Aksi pencurian ini pertama kali diketahui pada Kamis (29/1/2026) sekitar pukul 10.30 WIB. Saat itu, petugas Rutan bermaksud memanaskan mesin genset, namun mendapati kabel sepanjang 22 meter yang menghubungkan mesin ke panel listrik telah raib dipotong.

Merespons laporan tersebut, Tim Macan Putih Satreskrim Polres Bangka Barat bergerak cepat melakukan penyelidikan. Titik terang muncul pada Minggu (1/2/2026) siang.

“Pelaku berhasil kami amankan sekitar pukul 15.30 WIB di pinggir jalan dekat Pos TMMD Kampung Tegal Rejo. Saat ditangkap, kondisi pelaku dalam keadaan mabuk berat,” ujar Kasi Humas Polres Bangka Barat, Iptu Yos Sudarso, mewakili Kapolres AKBP Pradana Aditya Nugraha, Selasa (3/2/2026).

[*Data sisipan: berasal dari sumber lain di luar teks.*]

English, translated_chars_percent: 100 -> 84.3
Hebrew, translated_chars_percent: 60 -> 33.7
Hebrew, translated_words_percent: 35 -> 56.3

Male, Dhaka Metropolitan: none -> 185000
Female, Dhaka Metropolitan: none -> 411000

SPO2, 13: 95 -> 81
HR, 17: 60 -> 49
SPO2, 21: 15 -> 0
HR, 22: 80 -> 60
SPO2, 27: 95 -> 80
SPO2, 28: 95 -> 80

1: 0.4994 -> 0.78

Barang Bukti Dijual ke Luar Kota,Dari hasil interogasi, diketahui bahwa RD telah menjual tembaga hasil curiannya ke wilayah Sungailiat, Kabupaten Bangka. 

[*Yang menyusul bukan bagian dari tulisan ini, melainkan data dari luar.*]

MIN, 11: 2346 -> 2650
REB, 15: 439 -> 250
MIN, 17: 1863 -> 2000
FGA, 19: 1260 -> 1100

Pihak Polres Bangka Barat kemudian berkoordinasi dengan Tim Kelambit Satreskrim Polres Bangka untuk melakukan penyitaan barang bukti.

Sejumlah barang bukti yang kini diamankan di Mapolres Bangka Barat meliputi:

 * 1 buah gergaji besi (digunakan untuk memotong kabel).

 * 1 karung kabel tembaga kupas sepanjang 22 meter.

 * 1 karung beras.

*Komitmen Keamanan Objek Vital*

Iptu Yos Sudarso menegaskan bahwa pengungkapan ini merupakan bentuk keseriusan kepolisian dalam melindungi fasilitas negara. Mengingat Rutan adalah objek vital, gangguan terhadap sistem kelistrikannya dapat berdampak pada stabilitas keamanan di dalam lembaga pemasyarakatan.

“Sinergi antarpolres membuahkan hasil maksimal. Kami tidak akan menoleransi tindak pidana yang menyasar fasilitas publik maupun negara,” tambahnya.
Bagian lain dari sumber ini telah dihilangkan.